▶ Text segment

Most cancer genome studies conducted so far have utilized short-read sequencing, which have primarily allowed for the identification of small-scale genomic alterations like single nucleotide variants (SNVs) and short insertions and deletions (InDels). However, recent advancements in sequencing technologies have enabled the detection of larger genomic structural variants (SVs) in various cancer types. These SVs are expected to hold significant biological and clinical relevance.
Structural variants involve substantial rearrangements in the genome, such as chromosomal inversions and translocations. These alterations can give rise to oncogenic fusion genes, such as BCR-ABL, EML4-ALK, and KIF5B-RET. Large segment deletions are also common in tumor suppressor genes like TP53, RB1, and PTEN, leading to the inactivation of their expression and function.

▶ Information provided
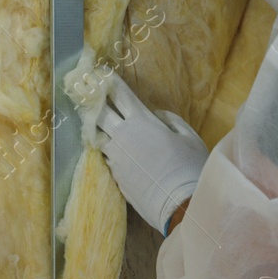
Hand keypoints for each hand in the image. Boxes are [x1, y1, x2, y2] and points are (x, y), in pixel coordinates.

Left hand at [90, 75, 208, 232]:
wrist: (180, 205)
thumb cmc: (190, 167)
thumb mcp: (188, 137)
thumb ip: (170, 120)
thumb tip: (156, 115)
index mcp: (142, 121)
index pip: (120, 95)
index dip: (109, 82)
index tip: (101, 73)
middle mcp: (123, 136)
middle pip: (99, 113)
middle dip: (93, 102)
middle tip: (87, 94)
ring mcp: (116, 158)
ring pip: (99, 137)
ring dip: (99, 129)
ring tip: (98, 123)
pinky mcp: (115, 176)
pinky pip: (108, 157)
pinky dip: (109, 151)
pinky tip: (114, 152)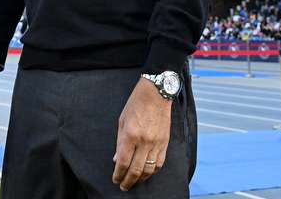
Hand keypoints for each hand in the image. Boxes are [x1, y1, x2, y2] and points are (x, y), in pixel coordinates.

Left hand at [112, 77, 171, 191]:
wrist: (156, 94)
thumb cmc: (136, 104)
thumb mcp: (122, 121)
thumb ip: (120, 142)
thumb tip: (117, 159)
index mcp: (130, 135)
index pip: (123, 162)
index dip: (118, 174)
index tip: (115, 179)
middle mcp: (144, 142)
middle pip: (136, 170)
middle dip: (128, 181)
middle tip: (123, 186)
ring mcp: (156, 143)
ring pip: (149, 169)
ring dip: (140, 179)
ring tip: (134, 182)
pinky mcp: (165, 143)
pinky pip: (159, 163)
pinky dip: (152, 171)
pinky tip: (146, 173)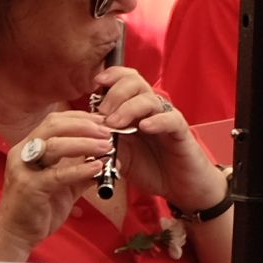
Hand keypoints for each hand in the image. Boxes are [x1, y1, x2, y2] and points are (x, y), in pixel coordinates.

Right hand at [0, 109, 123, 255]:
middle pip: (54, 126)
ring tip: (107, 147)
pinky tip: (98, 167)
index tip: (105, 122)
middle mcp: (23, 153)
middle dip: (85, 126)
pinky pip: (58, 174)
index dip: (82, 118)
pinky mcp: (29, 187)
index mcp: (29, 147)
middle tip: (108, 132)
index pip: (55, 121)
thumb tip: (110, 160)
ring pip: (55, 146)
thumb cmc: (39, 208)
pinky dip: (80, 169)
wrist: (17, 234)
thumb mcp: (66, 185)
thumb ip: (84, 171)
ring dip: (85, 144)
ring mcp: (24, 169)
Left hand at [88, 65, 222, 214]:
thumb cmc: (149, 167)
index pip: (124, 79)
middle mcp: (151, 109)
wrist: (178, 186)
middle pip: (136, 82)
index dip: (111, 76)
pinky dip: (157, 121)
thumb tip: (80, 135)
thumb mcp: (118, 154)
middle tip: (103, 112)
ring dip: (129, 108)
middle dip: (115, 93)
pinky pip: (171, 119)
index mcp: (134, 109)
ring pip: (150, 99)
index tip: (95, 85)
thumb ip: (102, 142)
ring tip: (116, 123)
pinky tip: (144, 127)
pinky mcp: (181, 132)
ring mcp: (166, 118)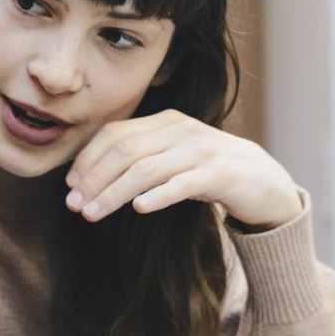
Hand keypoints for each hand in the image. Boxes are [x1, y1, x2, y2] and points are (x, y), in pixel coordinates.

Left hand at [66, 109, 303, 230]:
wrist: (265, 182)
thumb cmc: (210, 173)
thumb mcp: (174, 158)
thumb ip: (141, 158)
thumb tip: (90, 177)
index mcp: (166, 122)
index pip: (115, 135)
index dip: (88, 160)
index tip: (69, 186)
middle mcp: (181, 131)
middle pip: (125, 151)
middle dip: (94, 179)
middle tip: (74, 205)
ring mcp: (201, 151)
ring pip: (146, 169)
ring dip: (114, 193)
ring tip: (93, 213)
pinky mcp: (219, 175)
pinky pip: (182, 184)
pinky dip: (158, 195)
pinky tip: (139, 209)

▶ Action item A
According to the text on structural variants in cancer genomes, why have most cancer genome studies so far identified mainly single nucleotide variants and short insertions and deletions? Answer in one to three sentences.
▶ Action item B
Carry on the text on structural variants in cancer genomes from the point where it stops.

▶ Response area A
Most of those studies used short-read sequencing. That method has primarily allowed for the identification of small-scale genomic alterations such as SNVs and InDels.

▶ Response area B
Recognizing the importance of SVs, the Genome-Wide Pan-Cancer Analysis Consortium has focused on investigating large-scale genomic structural variations in addition to SNVs. The consortium has reported SV signatures for 38 different cancer subtypes, aiming to enhance our understanding of these alterations across diverse cancers.
While conventional analytical methods can infer the presence of SVs from short-read sequencing data, they often provide only partial information about the complete structure of these variants. To achieve more accurate and comprehensive detection of SVs, long-read sequencing technologies should be employed. Long-read sequencing enables the generation of extended reads, allowing for the direct observation and precise characterization of complex structural rearrangements within the cancer genome.
By utilizing long-read sequencing, researchers can obtain a more detailed and holistic view of genomic structural variants, thus enabling a deeper understanding of their functional implications and potential clinical significance in cancer research.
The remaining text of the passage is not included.